── Data extract ──
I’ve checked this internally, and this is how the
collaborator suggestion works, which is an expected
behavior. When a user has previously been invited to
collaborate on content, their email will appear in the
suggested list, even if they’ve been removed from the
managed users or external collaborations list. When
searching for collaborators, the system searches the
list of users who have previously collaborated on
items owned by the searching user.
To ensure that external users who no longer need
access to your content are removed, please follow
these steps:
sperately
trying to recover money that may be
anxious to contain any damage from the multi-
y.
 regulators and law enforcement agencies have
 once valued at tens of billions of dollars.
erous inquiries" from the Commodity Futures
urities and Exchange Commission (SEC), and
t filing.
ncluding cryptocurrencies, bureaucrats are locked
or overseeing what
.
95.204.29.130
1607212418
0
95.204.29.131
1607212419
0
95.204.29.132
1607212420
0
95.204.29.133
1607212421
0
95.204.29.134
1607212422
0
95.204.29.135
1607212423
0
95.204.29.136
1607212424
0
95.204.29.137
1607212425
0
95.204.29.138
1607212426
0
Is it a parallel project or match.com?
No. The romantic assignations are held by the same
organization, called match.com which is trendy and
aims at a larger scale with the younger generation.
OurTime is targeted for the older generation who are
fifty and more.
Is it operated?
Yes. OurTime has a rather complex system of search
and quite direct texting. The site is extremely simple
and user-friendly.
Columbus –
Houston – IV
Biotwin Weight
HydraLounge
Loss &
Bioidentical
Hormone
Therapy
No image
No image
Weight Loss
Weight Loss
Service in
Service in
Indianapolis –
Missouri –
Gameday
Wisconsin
───
Work instructions
Copy the records above faithfully. Begin at their first line, end at the line containing "once valued at tens of billions of dollars.", and include nothing else.

Response to the exercise
I’ve checked this internally, and this is how the
collaborator suggestion works, which is an expected
behavior. When a user has previously been invited to
collaborate on content, their email will appear in the
suggested list, even if they’ve been removed from the
managed users or external collaborations list. When
searching for collaborators, the system searches the
list of users who have previously collaborated on
items owned by the searching user.
To ensure that external users who no longer need
access to your content are removed, please follow
these steps:
sperately
trying to recover money that may be
anxious to contain any damage from the multi-
y.
 regulators and law enforcement agencies have
 once valued at tens of billions of dollars.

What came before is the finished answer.